Problems to solve:
1. How many teams took part in the competition, according to the 1968 Chatham Cup article?
2. Name every labeled field listed under "Tournament details" and "Final positions" in the 1968 Chatham Cup article.
3. Carry the 1968 Chatham Cup article forward from its last sentence.

Passage given:
■ ■ ■

1968 Chatham Cup

Tournament details
- Venue(s): Basin Reserve, Wellington
- Dates: 7 September 1968

Final positions
- Champions: Eastern Suburbs (4th title)
- Runners-up: Christchurch Technical

= 1968 Chatham Cup =

The 1968 Chatham Cup was the 41st annual nationwide knockout football competition in New Zealand.

Early stages of the competition were run on a regional basis. In all, 93 teams took part in the competition. Note: Different sources give different numberings for the rounds of the competition: some start round one with the beginning of the regional qualifications; others start numbering from the first national knock-out stage. The former numbering scheme is used in this article.

==The 1968 final==
The final was a one-sided affair, with Suburbs proving too strong for the southerners. John Wrathall scored both goals in the final, putting the ball past Tech keeper (and future national team coach) Ian Marshall.

■ ■ ■

Recorded data:
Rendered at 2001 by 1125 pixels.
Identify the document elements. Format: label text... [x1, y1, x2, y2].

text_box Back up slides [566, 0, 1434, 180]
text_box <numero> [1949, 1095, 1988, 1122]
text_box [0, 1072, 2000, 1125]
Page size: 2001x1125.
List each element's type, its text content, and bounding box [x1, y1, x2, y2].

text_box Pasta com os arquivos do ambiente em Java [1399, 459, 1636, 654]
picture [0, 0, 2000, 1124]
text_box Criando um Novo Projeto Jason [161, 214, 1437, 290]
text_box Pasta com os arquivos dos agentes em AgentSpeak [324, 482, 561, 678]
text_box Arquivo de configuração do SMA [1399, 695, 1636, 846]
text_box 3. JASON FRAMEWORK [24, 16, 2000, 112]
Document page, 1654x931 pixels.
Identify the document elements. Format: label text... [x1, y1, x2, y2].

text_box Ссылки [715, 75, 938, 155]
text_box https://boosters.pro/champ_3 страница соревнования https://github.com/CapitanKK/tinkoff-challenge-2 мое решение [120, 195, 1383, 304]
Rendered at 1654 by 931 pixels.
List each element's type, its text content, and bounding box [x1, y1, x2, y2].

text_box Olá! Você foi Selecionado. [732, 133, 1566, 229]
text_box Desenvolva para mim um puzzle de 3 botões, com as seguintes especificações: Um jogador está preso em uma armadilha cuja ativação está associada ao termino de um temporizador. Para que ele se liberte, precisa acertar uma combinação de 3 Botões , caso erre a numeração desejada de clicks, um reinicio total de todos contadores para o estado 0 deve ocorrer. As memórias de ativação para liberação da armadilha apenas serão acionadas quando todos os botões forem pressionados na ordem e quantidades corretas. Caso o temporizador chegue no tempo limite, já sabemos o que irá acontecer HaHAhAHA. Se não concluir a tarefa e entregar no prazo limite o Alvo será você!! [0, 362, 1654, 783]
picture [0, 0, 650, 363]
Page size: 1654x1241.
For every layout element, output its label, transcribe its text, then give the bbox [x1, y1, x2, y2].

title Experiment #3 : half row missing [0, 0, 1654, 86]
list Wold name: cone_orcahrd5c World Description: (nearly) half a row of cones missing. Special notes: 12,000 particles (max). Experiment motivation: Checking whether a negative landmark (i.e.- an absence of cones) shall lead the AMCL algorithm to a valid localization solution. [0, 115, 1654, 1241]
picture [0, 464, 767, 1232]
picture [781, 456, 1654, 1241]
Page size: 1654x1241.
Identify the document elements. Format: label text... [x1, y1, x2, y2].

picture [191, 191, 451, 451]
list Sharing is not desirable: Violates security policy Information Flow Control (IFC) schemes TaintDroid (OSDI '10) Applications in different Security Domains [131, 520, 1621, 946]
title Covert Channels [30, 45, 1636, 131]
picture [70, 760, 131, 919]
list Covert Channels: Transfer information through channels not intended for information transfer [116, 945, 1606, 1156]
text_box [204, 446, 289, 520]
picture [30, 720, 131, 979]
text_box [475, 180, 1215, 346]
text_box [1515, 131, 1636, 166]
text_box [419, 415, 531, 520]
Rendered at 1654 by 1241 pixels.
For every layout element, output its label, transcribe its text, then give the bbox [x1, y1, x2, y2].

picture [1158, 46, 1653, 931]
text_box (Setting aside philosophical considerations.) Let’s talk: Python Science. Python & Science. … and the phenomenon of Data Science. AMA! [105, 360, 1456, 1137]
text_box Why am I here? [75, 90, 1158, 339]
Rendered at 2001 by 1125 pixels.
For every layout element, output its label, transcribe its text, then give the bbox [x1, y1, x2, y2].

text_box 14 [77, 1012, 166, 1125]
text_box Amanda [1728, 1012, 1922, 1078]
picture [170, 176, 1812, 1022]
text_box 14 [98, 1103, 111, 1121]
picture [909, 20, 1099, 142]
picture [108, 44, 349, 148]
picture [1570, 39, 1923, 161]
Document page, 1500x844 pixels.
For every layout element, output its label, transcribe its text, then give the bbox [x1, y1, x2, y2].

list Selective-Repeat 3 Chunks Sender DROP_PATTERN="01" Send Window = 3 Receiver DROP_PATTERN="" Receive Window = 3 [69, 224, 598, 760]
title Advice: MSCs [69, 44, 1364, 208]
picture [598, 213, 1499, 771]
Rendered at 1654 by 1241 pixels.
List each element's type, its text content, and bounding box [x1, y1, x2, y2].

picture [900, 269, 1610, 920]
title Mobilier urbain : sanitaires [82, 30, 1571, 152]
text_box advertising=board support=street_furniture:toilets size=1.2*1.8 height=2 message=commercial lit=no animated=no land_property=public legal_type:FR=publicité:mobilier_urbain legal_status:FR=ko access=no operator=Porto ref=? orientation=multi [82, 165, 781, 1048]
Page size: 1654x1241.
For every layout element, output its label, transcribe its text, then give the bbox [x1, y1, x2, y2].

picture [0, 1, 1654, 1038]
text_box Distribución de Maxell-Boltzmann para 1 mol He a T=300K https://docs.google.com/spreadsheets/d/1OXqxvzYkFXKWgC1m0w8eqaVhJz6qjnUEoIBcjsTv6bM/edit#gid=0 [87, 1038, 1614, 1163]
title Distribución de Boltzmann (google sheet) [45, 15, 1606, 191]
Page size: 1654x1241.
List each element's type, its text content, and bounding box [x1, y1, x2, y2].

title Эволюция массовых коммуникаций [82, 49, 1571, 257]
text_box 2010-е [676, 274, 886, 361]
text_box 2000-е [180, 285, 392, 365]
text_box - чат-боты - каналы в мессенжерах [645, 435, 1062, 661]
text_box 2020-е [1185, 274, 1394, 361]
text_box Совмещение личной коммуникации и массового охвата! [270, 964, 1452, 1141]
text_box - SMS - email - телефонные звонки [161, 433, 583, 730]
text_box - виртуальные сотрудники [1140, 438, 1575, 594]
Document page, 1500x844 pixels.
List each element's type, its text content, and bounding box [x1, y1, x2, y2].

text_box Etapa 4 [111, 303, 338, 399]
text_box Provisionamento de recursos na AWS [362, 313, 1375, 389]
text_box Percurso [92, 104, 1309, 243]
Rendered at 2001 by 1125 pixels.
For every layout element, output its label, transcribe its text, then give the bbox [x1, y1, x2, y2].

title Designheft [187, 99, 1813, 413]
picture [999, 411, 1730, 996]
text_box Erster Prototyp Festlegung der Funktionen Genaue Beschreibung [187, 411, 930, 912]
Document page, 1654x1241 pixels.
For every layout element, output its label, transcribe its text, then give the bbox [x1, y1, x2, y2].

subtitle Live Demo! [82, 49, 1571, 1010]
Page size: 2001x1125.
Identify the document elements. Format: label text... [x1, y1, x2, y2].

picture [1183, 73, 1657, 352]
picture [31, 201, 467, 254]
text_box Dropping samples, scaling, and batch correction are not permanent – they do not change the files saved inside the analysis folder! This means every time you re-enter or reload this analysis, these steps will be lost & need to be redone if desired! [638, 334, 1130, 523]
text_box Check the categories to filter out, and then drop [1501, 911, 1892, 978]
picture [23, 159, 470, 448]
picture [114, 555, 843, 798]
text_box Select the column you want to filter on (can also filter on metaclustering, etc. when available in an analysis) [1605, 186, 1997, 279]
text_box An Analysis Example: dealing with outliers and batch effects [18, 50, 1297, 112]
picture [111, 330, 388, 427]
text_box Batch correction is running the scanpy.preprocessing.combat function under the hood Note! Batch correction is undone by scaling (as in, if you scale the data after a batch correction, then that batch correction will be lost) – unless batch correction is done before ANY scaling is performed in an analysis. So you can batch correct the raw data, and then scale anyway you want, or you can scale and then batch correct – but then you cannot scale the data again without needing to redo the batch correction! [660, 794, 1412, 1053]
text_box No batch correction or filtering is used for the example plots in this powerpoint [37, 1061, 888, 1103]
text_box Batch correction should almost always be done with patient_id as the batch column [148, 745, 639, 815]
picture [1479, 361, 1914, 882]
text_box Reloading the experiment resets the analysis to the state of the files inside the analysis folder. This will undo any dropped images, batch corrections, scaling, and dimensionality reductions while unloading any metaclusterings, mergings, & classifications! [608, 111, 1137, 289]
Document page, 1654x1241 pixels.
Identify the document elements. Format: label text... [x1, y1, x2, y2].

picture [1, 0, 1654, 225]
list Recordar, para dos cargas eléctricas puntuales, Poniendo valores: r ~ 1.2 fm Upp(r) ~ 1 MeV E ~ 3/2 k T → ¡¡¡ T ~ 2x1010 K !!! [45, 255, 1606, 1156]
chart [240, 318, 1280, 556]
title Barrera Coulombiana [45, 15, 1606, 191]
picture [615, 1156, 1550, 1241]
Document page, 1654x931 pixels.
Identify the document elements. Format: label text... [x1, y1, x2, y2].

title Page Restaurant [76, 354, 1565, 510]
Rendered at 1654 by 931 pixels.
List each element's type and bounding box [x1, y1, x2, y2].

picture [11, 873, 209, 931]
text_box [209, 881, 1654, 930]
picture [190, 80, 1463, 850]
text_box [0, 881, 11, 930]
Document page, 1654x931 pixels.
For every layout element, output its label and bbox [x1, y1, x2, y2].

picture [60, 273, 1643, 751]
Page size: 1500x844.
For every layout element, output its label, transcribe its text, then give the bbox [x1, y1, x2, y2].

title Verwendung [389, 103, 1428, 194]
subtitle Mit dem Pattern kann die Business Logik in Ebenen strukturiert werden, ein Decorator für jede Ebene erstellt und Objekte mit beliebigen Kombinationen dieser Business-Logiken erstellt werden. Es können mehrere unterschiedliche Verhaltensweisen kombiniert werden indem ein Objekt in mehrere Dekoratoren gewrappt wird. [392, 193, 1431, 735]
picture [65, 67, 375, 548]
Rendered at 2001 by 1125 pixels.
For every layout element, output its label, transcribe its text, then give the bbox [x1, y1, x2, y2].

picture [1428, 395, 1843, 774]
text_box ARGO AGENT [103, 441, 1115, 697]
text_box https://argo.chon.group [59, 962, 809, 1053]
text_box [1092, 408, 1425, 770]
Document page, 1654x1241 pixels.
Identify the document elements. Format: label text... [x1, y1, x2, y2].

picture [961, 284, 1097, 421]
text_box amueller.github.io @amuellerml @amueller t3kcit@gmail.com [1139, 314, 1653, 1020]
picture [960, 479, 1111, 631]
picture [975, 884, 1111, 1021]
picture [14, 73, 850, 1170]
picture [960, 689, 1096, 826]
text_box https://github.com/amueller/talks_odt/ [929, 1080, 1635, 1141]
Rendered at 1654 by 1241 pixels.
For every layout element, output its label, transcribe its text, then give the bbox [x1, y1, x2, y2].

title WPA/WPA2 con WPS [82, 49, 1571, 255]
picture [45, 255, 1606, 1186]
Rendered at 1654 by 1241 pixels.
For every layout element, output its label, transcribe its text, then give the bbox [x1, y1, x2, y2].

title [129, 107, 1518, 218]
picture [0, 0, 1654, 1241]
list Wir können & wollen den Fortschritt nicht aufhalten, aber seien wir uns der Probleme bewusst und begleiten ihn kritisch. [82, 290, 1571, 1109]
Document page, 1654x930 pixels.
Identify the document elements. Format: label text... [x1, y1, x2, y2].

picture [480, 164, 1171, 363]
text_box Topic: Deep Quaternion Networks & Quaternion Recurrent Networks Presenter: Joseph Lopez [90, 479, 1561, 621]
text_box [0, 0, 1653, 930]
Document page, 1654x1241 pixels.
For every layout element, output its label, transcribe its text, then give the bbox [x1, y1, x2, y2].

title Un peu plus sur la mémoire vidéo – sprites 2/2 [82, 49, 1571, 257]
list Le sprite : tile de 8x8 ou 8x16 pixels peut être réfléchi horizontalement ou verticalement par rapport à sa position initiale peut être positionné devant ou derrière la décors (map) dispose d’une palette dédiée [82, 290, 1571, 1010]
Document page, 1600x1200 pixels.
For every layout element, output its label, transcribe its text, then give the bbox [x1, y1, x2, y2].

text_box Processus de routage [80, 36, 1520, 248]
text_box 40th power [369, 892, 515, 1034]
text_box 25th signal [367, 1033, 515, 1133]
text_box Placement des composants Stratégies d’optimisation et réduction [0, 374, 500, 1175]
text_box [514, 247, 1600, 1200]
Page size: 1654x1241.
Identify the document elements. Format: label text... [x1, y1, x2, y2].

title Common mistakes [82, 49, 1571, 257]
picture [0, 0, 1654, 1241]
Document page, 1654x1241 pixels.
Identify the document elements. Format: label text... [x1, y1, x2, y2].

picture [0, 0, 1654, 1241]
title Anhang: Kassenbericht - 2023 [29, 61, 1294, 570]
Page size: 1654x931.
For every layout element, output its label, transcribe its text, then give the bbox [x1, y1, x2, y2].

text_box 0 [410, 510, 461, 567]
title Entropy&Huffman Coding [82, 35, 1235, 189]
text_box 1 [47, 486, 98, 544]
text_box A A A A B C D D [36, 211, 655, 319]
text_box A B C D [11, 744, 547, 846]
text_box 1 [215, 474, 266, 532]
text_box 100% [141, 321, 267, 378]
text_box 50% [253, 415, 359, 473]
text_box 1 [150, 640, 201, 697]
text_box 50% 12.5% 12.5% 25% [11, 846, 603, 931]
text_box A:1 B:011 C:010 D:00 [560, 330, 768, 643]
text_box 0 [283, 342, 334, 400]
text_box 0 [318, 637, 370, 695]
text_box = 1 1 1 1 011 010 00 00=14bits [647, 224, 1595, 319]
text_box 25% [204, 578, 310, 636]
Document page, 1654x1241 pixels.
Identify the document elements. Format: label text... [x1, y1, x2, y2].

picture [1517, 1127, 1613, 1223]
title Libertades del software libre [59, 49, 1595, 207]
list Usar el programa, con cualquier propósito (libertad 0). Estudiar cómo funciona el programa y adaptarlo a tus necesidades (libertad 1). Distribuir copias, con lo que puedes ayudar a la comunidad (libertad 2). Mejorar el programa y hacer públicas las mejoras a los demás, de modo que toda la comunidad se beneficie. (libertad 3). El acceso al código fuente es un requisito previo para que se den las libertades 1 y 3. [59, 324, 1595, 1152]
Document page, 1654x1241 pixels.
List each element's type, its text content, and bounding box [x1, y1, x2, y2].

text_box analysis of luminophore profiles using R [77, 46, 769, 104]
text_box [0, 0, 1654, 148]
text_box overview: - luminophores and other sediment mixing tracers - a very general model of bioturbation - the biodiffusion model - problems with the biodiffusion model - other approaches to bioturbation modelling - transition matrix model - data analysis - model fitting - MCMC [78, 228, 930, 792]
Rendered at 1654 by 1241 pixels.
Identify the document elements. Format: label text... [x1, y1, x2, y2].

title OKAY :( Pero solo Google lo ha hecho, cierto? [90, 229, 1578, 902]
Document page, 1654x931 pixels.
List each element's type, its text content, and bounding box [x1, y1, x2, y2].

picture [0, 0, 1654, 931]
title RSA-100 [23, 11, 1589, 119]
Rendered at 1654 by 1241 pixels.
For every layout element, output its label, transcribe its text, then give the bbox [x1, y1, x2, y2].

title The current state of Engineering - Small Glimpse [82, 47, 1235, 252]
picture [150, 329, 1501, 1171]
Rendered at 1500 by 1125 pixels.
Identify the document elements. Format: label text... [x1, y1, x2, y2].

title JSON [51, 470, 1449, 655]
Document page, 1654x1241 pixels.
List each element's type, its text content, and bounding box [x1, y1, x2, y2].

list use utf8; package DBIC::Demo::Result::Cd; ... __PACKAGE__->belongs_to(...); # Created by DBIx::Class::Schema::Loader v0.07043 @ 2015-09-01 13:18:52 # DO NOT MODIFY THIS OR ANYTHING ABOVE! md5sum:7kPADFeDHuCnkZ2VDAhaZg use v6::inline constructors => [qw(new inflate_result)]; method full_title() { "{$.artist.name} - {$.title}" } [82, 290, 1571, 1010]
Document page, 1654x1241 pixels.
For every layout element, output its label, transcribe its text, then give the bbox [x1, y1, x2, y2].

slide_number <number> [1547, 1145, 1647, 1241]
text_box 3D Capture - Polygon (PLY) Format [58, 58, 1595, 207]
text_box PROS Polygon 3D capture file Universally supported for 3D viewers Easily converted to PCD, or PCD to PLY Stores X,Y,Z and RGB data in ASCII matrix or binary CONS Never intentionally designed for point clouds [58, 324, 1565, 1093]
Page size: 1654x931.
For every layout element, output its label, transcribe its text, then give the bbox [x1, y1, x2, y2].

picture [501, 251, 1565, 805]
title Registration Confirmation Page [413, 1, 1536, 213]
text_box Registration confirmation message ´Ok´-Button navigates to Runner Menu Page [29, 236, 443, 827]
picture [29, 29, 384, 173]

■ ■ ■

Answers to the problems:
1. 93 teams took part.

2. Venue(s), Dates, Champions, Runners-up

3.
==Results==
===Third Round===
Caversham 2 - 0 King Edward TCOB
Rangers (Christchurch) 3 - 2 Christchurch City
Christchurch Technical 3 - 2 New Brighton
Eastern Suburbs 2 - 2 Mount Wellington
Eastern Suburbs (Auckland) 5 - 2 (replay) Mount Wellington
Ellerslie 5 - 0 Grey Lynn
Gisborne City 3 - 0 Riverina (Wairoa)
Hamilton 5 - 3 Claudelands Rovers
Miramar Rangers 6 - 1 Seatoun
Mosgiel 4 - 3 HSOB (Dunedin)
Moturoa 4 - 2 HSOB (New Plymouth)
Mount Albert 1 - 1* Metro College
Naenae 5 - 4 Lower Hutt City
Nelson Suburbs 3 - 2 Nelson City
Nelson United 3 - 0 Richmond Athletic
Palmerston North Thistle 3 - 0 Kiwi United
Papatoetoe 2 - 1 Massey Rovers
Roslyn-Wakari 5 - 3 Northern (Dunedin)
Saint Kilda 4 - 0 Maori Hill (Dunedin)
Waterside (Wellington) 3 - 0 Stop Out (Lower Hutt)
Wanganui Western Suburbs 2 - 0 Wanganui East Athletic
Western Suburbs FC (Porirua) 3 - 1 Victoria University
Whangarei 6 - 0 Kamo Swifts
- Mount Albert won on corners

===Fourth Round===
Caversham 4 - 1 Mosgiel
Christchurch Technical 3 - 0 Rangers (Christchurch)
Gisborne City 1 - 2 Eastern Suburbs (Auckland)
Invercargill United 6 - 1 Gore Wanderers
Miramar Rangers 6 - 0 Naenae
Moturoa 2 - 4 Wanganui Western Suburbs
Mount Albert 2 - 1 Ellerslie
Nelson United 2 - 1 Nelson Suburbs
Palmerston North Thistle 6 - 1 Napier Rovers
Queens Park 4 - 2 Invercargill Thistle
Roslyn-Wakari 2 - 1 Saint Kilda
Rotorua City 1 - 3 Hamilton
Waterside (Wellington) 3 - 2 Western Suburbs FC (Porirua)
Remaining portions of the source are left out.